Cloud deployment path picker

AWS primary + IAM/VPC needs     → Bedrock
GCP primary + Vertex governance  → Vertex AI
Azure EA + Microsoft stack       → Foundry
Direct API + Anthropic console   → api.anthropic.com
Need Skills API workspace-wide     → verify path supports Skills

Distributed product org — 90 days to coherent Claude practice

A 180-person product company had engineers on Claude Code, PMs on Claude.ai, marketing on free accounts, and one rogue API key in a side project. Security flagged data risk; leadership flagged inconsistent quality.

Before

No shared mental model. PMs assumed Claude 'remembered' pricing. Engineers burned Opus tokens on lint fixes. Legal saw unapproved Chrome extension use on client portals.

After

Chapter 1 workshop (this content) became mandatory 60-min onboarding. Team published SURFACE_MAP.md, SESSION_HANDOFF template, and model routing (Haiku/Sonnet/Opus). API centralized under platform team with logging.
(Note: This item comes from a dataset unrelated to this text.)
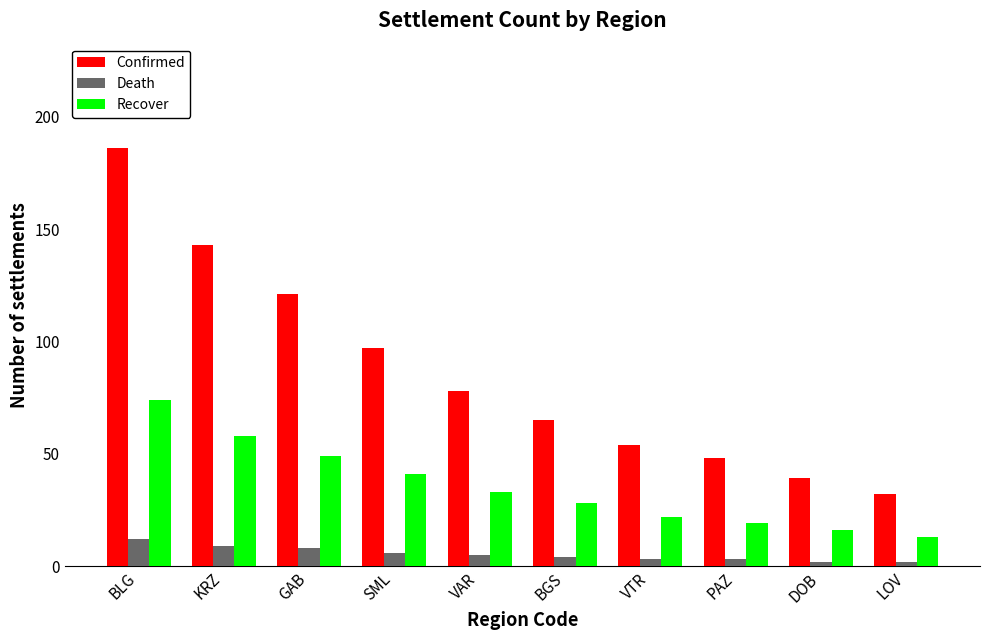

What is the average value of the Confirmed series?

86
  • Inference spend → down 48% with model routing
  • Security incidents from shadow tools → 0 in Q2
  • Self-reported 'Claude confusion' in pulse survey → 34% to 9%
  • Time to first useful output for new hires → 3 days to 4 hours

What goes wrong

Treating Claude like Google — single-shot questions without context or verification.

Adopt Projects + handoff template; require sources for factual claims in team outputs.
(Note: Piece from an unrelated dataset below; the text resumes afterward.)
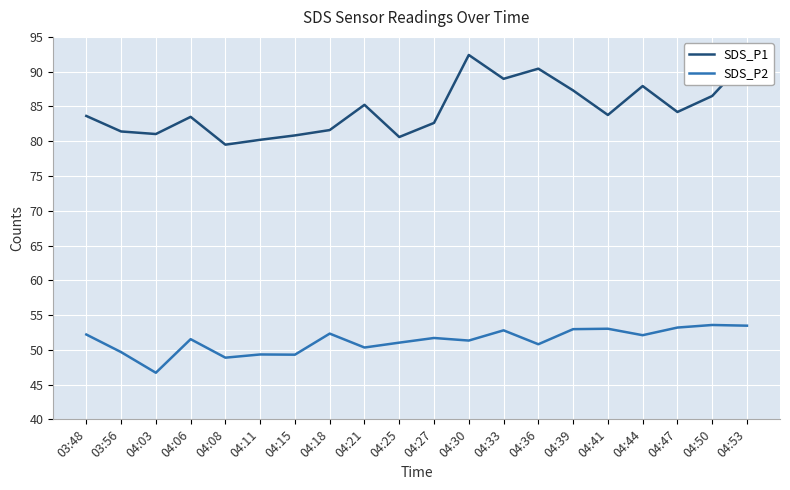

Count the number of data series in this chart.

2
Using Opus for every task because 'it's the best'.

Implement Haiku → Sonnet → Opus routing from section 1.7; review monthly spend by task type.

Assuming memory across chats — decisions drift, versions conflict.

Single source of truth doc in a Project; session handoffs mandatory for multi-day work.

Rolling out MCP and Chrome extensions company-wide without allowlists.

Pilot read-only MCP; document approved surfaces in 2.8 before expanding.